**AIM OF THE EXERCISE**. Reproduce the entries so that every line matches the original exactly.

**DATA EXTRACT**.
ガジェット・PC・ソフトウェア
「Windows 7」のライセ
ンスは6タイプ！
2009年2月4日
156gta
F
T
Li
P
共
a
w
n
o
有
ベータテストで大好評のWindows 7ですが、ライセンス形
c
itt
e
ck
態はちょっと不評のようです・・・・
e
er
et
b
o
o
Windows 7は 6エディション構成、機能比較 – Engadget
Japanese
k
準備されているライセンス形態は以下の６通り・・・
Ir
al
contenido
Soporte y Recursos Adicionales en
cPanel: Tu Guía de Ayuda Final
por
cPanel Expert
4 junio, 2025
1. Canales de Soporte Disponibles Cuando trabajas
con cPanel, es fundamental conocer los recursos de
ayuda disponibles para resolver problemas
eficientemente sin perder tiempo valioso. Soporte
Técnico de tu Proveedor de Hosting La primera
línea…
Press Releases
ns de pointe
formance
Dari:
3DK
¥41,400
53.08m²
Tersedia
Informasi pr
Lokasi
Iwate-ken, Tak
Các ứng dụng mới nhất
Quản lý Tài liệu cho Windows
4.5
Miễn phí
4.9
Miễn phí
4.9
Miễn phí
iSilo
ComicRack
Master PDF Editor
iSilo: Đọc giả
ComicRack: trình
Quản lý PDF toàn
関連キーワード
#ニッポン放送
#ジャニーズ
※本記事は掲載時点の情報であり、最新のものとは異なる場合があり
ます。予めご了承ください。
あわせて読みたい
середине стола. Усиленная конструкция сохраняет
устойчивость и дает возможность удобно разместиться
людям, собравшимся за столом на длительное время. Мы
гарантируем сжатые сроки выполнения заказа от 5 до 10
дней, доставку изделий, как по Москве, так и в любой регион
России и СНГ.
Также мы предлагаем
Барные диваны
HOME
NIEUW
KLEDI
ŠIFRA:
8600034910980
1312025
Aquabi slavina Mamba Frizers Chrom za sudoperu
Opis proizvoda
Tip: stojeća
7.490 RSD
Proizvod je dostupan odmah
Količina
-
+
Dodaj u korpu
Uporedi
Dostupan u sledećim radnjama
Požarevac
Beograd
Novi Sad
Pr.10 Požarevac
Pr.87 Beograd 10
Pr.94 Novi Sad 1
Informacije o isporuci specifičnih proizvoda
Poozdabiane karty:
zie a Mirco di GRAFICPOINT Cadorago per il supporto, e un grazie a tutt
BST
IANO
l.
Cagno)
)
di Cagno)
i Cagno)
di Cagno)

**ANSWER TO THIS TASK**.
ガジェット・PC・ソフトウェア
「Windows 7」のライセ
ンスは6タイプ！
2009年2月4日
156gta
F
T
Li
P
共
a
w
n
o
有
ベータテストで大好評のWindows 7ですが、ライセンス形
c
itt
e
ck
態はちょっと不評のようです・・・・
e
er
et
b
o
o
Windows 7は 6エディション構成、機能比較 – Engadget
Japanese
k
準備されているライセンス形態は以下の６通り・・・
Ir
al
contenido
Soporte y Recursos Adicionales en
cPanel: Tu Guía de Ayuda Final
por
cPanel Expert
4 junio, 2025
1. Canales de Soporte Disponibles Cuando trabajas
con cPanel, es fundamental conocer los recursos de
ayuda disponibles para resolver problemas
eficientemente sin perder tiempo valioso. Soporte
Técnico de tu Proveedor de Hosting La primera
línea…
Press Releases
ns de pointe
formance
Dari:
3DK
¥41,400
53.08m²
Tersedia
Informasi pr
Lokasi
Iwate-ken, Tak
Các ứng dụng mới nhất
Quản lý Tài liệu cho Windows
4.5
Miễn phí
4.9
Miễn phí
4.9
Miễn phí
iSilo
ComicRack
Master PDF Editor
iSilo: Đọc giả
ComicRack: trình
Quản lý PDF toàn
関連キーワード
#ニッポン放送
#ジャニーズ
※本記事は掲載時点の情報であり、最新のものとは異なる場合があり
ます。予めご了承ください。
あわせて読みたい
середине стола. Усиленная конструкция сохраняет
устойчивость и дает возможность удобно разместиться
людям, собравшимся за столом на длительное время. Мы
гарантируем сжатые сроки выполнения заказа от 5 до 10
дней, доставку изделий, как по Москве, так и в любой регион
России и СНГ.
Также мы предлагаем
Барные диваны
HOME
NIEUW
KLEDI
ŠIFRA:
8600034910980
1312025
Aquabi slavina Mamba Frizers Chrom za sudoperu
Opis proizvoda
Tip: stojeća
7.490 RSD
Proizvod je dostupan odmah
Količina
-
+
Dodaj u korpu
Uporedi
Dostupan u sledećim radnjama
Požarevac
Beograd
Novi Sad
Pr.10 Požarevac
Pr.87 Beograd 10
Pr.94 Novi Sad 1
Informacije o isporuci specifičnih proizvoda
Poozdabiane karty:
zie a Mirco di GRAFICPOINT Cadorago per il supporto, e un grazie a tutt
BST
IANO
l.
Cagno)
)
di Cagno)
i Cagno)
di Cagno)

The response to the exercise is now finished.